Subcostal TAP Block vs. IV Morphine – Which is better for lap cholecystectomy?

A comparison of analgesic efficacy between oblique subcostal transversus abdominis plane block and intravenous morphine for laparascopic cholecystectomy. A prospective randomized controlled trial. CK Chen et al. Korean J Anesthesiol. 2013 Jun;64(6):511-516


The ultrasound-guided oblique subcostal transversus abdominis plane (OSTAP) block provides a wider area of sensory block to the anterior abdominal wall than the classical posterior approach. We compared the intra-operative analgesic efcacy of OSTAP block with conventional intravenous (IV) morphine during laparoscopic cholecystectomy.



Forty adult patients undergoing laparoscopic cholecystectomy under standard general anesthesia, were randomly assigned for either bilateral OSTAP block using 1.5 mg/kg ropivacaine on each side (n = 20) or IV morphine 0.1 mg/kg (n = 20). The intra-operative pulse rate, systolic and diastolic blood pressure and mean arterial blood pressure were monitored every fve minutes. Repetitive boluses of IV fentanyl 0.5 μg/kg were given as rescue analgesia when any of the above-mentioned parameters rose more than 15% from the baseline values. Time to extubation was documented. Additional boluses of IV morphine 0.05 mg/kg were administered in the recovery room if the recorded visual analogue score (VAS) was more than 4. Nausea and vomiting score, as well as sedation score were recorded.



The morphine group required more rescue fentanyl as compared to the OSTAP block group but the difference was not significant statistically. Time to extubation was significantly shorter in the OSTAP block group (mean [SD] 10.4 [2.60] vs 12.4 [2.54] min; P = 0.021). Both methods provided excellent analgesia and did not difer in postoperative morphine requirements. No between-group diferences in sedation score and incidence of nausea and vomiting were demonstrated.


Authors’ conclusions

Ultrasound-guided OSTAP block has an important role as part of balanced anesthesia. It is as efficacious as IV morphine in providing effective analgesia during laparoscopic cholecystectomy.


This was a simple concept, exploring analgesia options in day case abdominal surgery. The trial aimed to promote theatre efficiency through early extubation and faster recovery. It was also devised to reduce the rates of chronic pain from abdominal surgery.

Anaesthetists and patients were fairly randomised and all efforts made to prevent bias by blinding both patients and investigators. All patients were accounted for and the two groups similar and treated equally aside from the experimental intervention.


The sample size is relatively small. Perhaps the dose in the Morphine arm was generous for the nature of surgery. The TAP blocks were all performed by the same anaesthetist, skilled at performing the procedure.
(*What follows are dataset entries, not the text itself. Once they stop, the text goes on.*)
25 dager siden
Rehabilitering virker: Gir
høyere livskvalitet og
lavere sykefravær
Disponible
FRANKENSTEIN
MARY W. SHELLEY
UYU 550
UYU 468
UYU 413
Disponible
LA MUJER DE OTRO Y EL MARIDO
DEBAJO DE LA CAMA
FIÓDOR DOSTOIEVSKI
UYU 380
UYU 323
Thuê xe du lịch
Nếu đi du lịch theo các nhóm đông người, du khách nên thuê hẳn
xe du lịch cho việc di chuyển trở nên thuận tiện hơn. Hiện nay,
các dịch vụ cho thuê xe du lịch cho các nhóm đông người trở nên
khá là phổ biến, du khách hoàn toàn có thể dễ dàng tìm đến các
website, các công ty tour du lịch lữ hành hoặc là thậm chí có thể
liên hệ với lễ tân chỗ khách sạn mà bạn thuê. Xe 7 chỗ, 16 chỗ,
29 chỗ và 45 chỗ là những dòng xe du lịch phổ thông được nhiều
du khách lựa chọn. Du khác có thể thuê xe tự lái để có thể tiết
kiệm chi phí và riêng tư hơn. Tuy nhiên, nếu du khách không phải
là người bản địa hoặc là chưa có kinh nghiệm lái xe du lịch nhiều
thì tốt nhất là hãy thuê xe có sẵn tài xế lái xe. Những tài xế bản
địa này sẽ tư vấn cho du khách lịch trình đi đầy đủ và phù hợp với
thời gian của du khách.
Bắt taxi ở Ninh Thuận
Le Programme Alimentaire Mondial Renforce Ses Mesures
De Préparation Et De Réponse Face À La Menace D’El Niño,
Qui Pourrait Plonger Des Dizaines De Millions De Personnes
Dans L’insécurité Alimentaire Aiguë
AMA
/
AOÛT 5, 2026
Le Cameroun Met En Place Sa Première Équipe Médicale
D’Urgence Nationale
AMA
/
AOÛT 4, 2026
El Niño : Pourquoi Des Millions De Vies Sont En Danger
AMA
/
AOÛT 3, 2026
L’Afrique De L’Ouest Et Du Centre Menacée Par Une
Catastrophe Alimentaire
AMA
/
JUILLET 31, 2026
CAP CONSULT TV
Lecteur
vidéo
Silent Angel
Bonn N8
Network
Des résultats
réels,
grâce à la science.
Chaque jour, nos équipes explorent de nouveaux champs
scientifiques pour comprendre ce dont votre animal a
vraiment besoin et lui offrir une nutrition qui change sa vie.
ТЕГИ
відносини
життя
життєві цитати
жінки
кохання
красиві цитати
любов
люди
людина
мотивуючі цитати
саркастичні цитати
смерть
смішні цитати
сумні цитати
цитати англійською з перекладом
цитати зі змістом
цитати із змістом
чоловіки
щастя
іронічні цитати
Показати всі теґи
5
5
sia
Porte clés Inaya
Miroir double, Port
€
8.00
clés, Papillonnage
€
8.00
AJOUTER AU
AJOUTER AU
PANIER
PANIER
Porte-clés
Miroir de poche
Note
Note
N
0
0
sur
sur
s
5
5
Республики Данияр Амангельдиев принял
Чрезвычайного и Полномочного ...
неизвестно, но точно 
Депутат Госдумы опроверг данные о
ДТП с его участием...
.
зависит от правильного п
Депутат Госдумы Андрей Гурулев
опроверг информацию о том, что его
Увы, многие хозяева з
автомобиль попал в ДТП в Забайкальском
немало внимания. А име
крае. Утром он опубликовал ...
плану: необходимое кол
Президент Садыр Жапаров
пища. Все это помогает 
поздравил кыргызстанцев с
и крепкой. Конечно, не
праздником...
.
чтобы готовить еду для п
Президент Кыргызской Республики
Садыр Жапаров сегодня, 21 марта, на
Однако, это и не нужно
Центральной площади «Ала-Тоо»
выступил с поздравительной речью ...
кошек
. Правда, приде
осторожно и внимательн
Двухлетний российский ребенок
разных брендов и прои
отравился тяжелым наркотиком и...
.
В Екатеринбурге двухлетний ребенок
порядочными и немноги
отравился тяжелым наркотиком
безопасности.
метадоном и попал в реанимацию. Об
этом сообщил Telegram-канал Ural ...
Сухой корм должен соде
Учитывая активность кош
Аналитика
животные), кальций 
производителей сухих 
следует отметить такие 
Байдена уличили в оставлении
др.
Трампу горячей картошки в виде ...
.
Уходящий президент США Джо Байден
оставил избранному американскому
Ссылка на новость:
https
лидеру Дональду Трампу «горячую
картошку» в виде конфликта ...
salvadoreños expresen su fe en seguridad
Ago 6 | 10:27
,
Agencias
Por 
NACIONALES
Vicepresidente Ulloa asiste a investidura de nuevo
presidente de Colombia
It only looked at patients undergoing laparoscopic cholecystectomy and not other abdominal surgeries. Statistically values quoted as significant, but no mention of confidence intervals.


Would it change my practice?

For routine day case lap. Cholecystectomies, probably not. I personally do not use Morphine, so it would be interesting to see a comparison with Fentanyl as primary systemic analgesia.

The time for perform the block is also operator-dependant, and surgeons patience is paramount.

Further work would be needed to assess incidence of pain at 6-months.